§ Texte à lire
┏━━

Vous êtes en train de me dire que l'Eglise catholique a construit, a préservé une présence et une culture féminine plus que d'autres religions?
Je ne fais pas de polémiques. Il se peut que je sois ignorante, mais je vous le demande: dans quelle culture, dans quel pays, dans quelle religion trouvons-nous des écrits et des œuvres féminines comme dans l'Eglise catholique?
Aujourd'hui, cependant, beaucoup pensent que le changement dans l'Eglise catholique est plus lent, les résistances plus fortes par rapport à d'autres institutions. Pourquoi?
On dit que l'Eglise n'est pas préparée… qu'elle doit encore travailler. C'est peut-être vrai. Pourtant, je crois que si une chose est juste on doit la faire. Bien, de manière pondérée et avec diplomatie, si c'est nécessaire, mais on doit la faire.
Vous êtes également connue pour être une partisane de l'ordination sacerdotale féminine. Le Saint-Siège dit que le sacerdoce est réservé aux hommes.

┗━━

§ Données

┏━━

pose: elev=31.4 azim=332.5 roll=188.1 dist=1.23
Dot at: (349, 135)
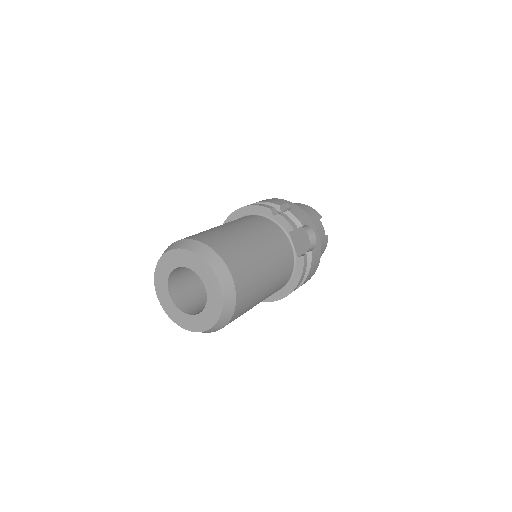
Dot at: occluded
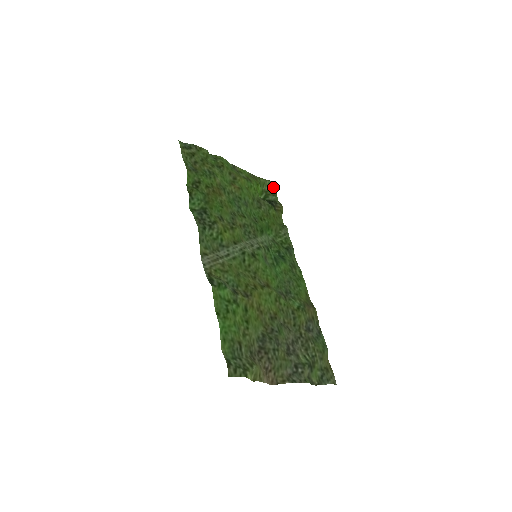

┗━━

§ Consigne
Poursuivez, s'il vous plaît, l'entretien sur les femmes dans l'Église catholique à partir de sa dernière phrase. La liste est un matériau distinct de l'entretien.

§ Réponse
Cela est aujourd'hui considéré comme la question des questions. On en a également discuté par le passé, et on y a opposé un refus. Mon avis est qu'il n'y a pas d'obstacles théologiques dans l'Ecriture.
Avec François quelque chose bouge-t-il pour les femmes dans l'Eglise? Et quoi?
Pour la première fois François a donné aux femmes des postes de responsabilité dans la Curie romaine. Pour la première fois, dans certains cas, elles sont présentes dans l'organigramme de la curie vaticane dans des positions supérieures à certains évêques. Cela me paraît une donnée nouvelle et importante.
Il semble pourtant que la parole “féminisme” provoque encore de l'urticaire non seulement à des hommes mais également à des femmes de l'Eglise. Savez-vous m'expliquer pourquoi?
L'Eglise catholique est formée par des femmes, la majorité est féminine. Nous vivons donc une situation vraiment étrange. Une institution, une réalité où la présence des femmes s'élève à 70%, à 80%, dans laquelle elles comptent peu ou rien. Cela ne m'étonne pas qu'une situation aussi étrange, aussi singulière provoque de l'anxiété, de l'inquiétude, de l'incertitude, de la peur. Les hommes de l'Eglise savent bien que si les femmes l'abandonnaient, elle cesserait simplement d'exister.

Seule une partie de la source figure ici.